Exercise ->
Starting at the line that contains "Which label corresponds" and ending at the line that contains "Extension.url", write out those lines of the records with "largest" switched to "highest" and nothing else changed.

Data to use ->
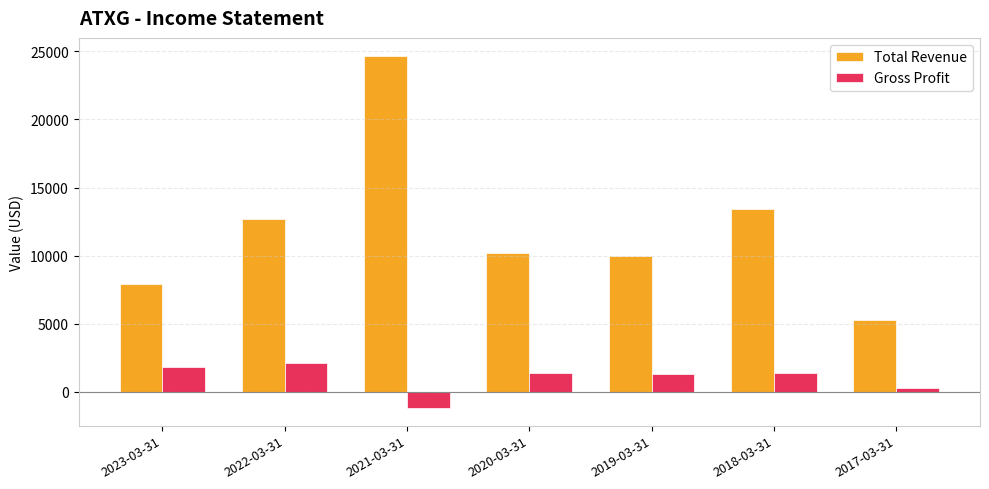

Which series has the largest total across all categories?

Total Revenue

---

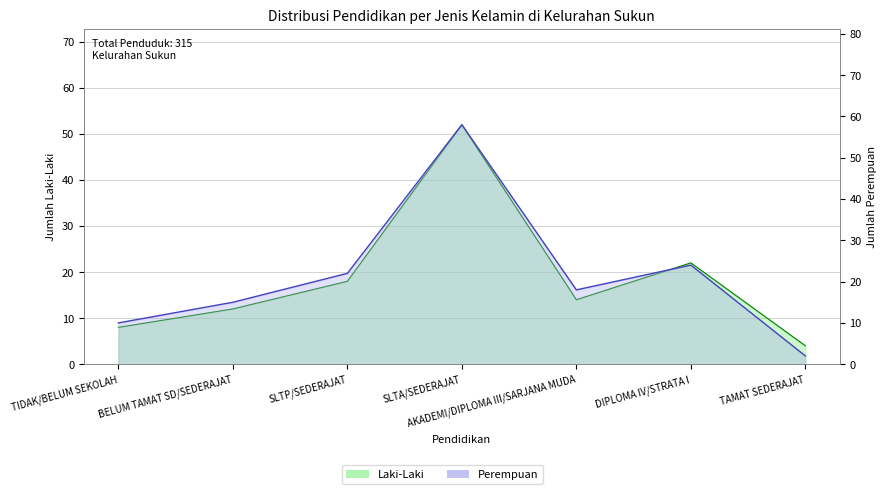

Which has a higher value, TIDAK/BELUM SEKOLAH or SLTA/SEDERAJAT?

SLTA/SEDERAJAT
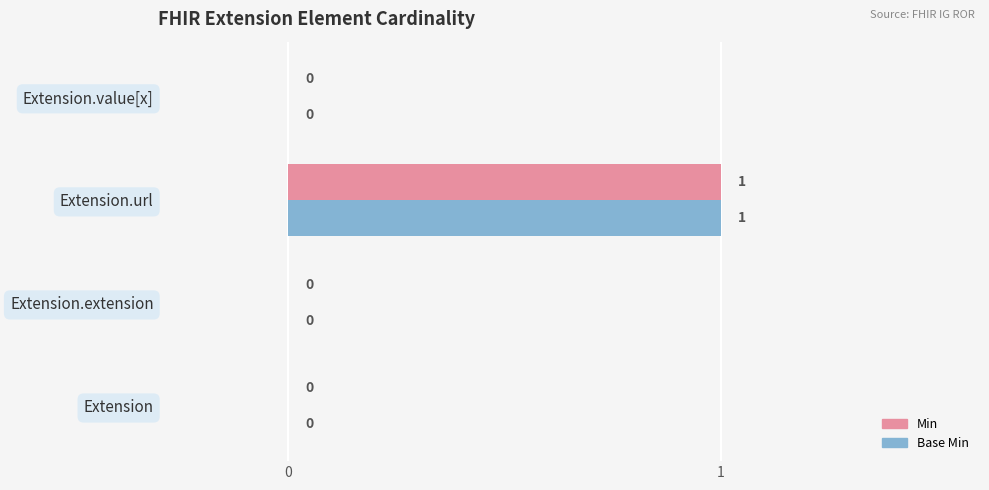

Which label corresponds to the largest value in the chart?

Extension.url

Answer section ->
Which label corresponds to the highest value in the chart?

Extension.url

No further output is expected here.